Restoration and Removal Obligations in REBNY Leases

June 12, 2018 | By Charles Botensten

Q: I am a licensed real estate salesperson and I am representing a commercial tenant who is concerned about her potential removal and restoration obligations as they are stated under Article 3 of the REBNY commercial lease form. What exactly does Article 3 state and are there any fair modifications that a tenant may suggest to alleviate the tenant's concerns regarding the language of this provision?

A: Article 3 of the REBNY commercial lease form ("Article 3") provides, in part, that a landlord may, by notice to the tenant of not less than twenty (20) days prior to the lease termination date, elect to have the tenant’s improvements (the "Improvements")  removed from the premises by the tenant.  Accordingly, the tenant must repair and restore the premises to the condition that existed prior to installation of the Improvements and the tenant must repair any damage to the premises or the building caused by the removal of the Improvements. 

Tenants will frequently request an opportunity to negotiate Article 3 and there are several compromises that a landlord may find acceptable in order to reach an agreement on an amended Article 3. These compromises may include:

1.     An agreement that tenant is not required to restore the premises to their condition prior to the construction of the Improvements.
 

2.     An agreement that the tenant shall not be liable for any minor damages to the carpet, ceiling and/or walls caused by the tenant's removal of the Improvements.

• **Items listed in a dataset**:
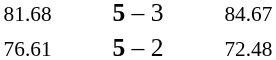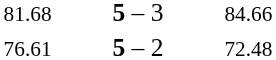81.68 | column 3: 84.67 -> 84.66
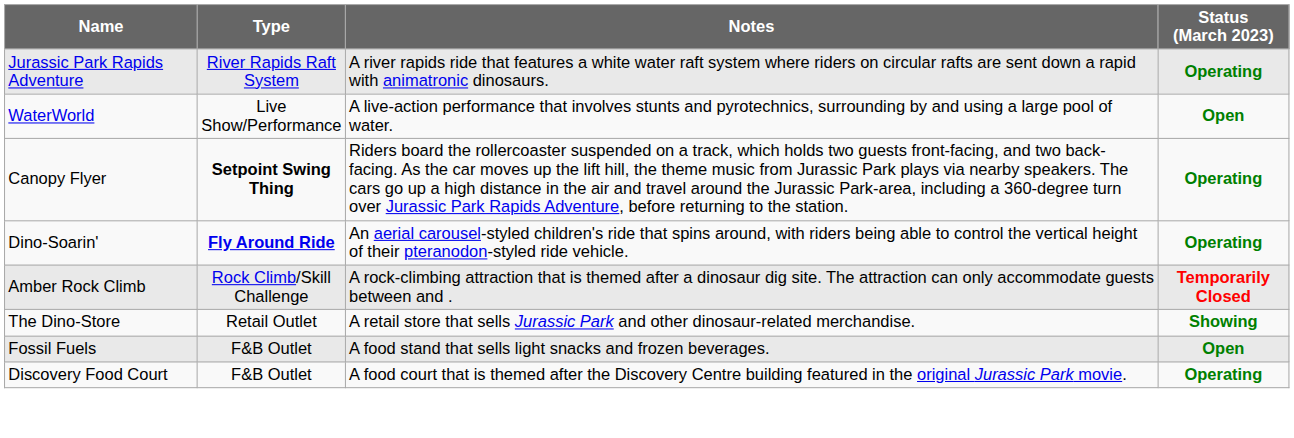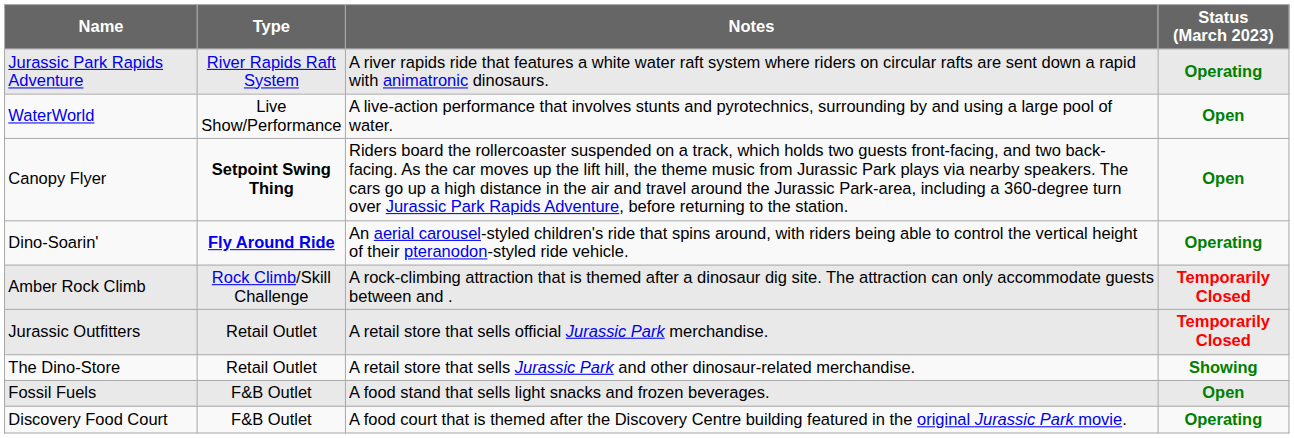Canopy Flyer | Status (March 2023): Operating -> Open
+ row: Jurassic Outfitters | Retail Outlet | A retail store that sells official Jurassic Park merchandise. | Temporarily Closed
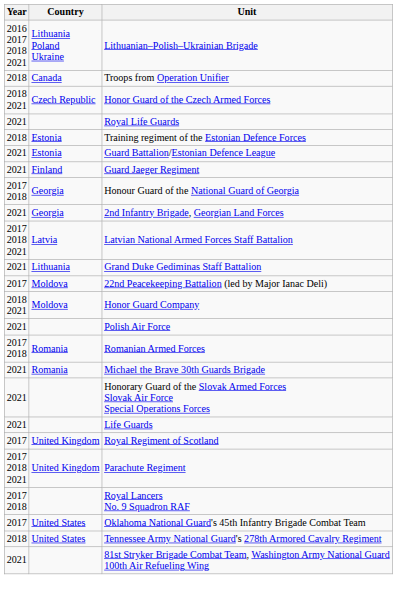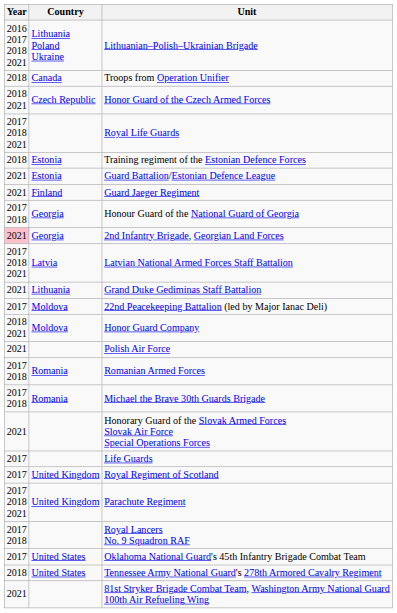Royal Life Guards | Year: 2021 -> 2017 2018 2021
2nd Infantry Brigade, Georgian Land Forces | Year: no background -> pink background
Michael the Brave 30th Guards Brigade | Year: 2021 -> 2017 2018
Life Guards | Year: 2021 -> 2017
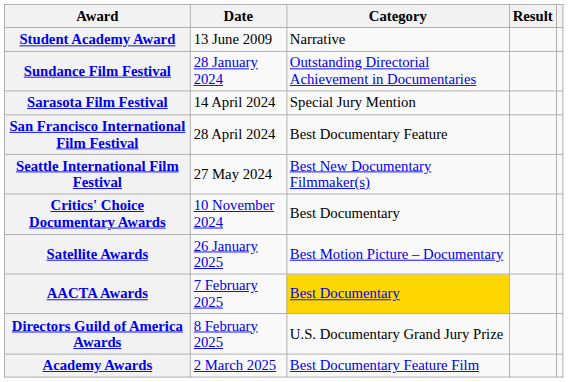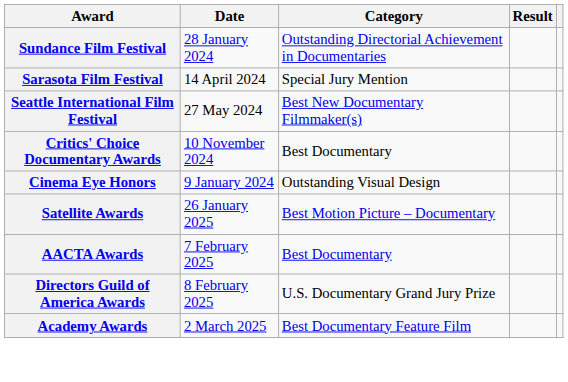- row: Student Academy Award | 13 June 2009 | Narrative
- row: San Francisco International Film Festival | 28 April 2024 | Best Documentary Feature
+ row: Cinema Eye Honors | 9 January 2024 | Outstanding Visual Design
AACTA Awards | Category: gold background -> no background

• **OBJECTIVE 1**:
Can you rewrite the REBNY lease article starting at "A: Article 3 of" and ending at "the removal of the Improvements.", changing "twenty (20) days" to "thirty (30) days"?
• **OBJECTIVE 2**:
How would the article on REBNY lease restoration obligations go on from its last line? Write the part that follows.

• **TASK RESPONSE 1**:
A: Article 3 of the REBNY commercial lease form ("Article 3") provides, in part, that a landlord may, by notice to the tenant of not less than thirty (30) days prior to the lease termination date, elect to have the tenant’s improvements (the "Improvements")  removed from the premises by the tenant.  Accordingly, the tenant must repair and restore the premises to the condition that existed prior to installation of the Improvements and the tenant must repair any damage to the premises or the building caused by the removal of the Improvements.

• **TASK RESPONSE 2**:
 

3.     An agreement that the tenant shall not be required to remove the Improvements unless the landlord requests that the tenant does so when the landlord approves the Improvements. If the landlord fails to notify the tenant at the time of the approval of the Improvements, then the landlord waives the right to require removal of the Improvements.
 

4.     An agreement that the tenant shall only be responsible to remove "Specialty Alterations" made to the premises, as opposed to the removal of all Improvements.  A "Specialty Alteration" is generally defined as those alterations, installations, additions or improvements consisting of raised floors, vaults, filing systems, internal staircases, dumbwaiters, pneumatic tubes, vertical and horizontal transportation systems, any alterations which are structural in nature or penetrate or otherwise affect any floor slab and any textured, mirrored and/or decorative walls, ceilings, floors and other alterations of like character or nature. 
 

5.     An agreement that the tenant shall not be required to remove any Specialty Alterations unless the landlord requests that the tenant does so when the landlord approves the Specialty Alterations. If the landlord fails to notify the tenant at the time of the approval of the Specialty Alterations, then the landlord waives the right to require removal of the Specialty Alterations.

Important Tips: Please contact legal counsel if you have any questions regarding how these provisions can be negotiated from a landlord and tenant perspective.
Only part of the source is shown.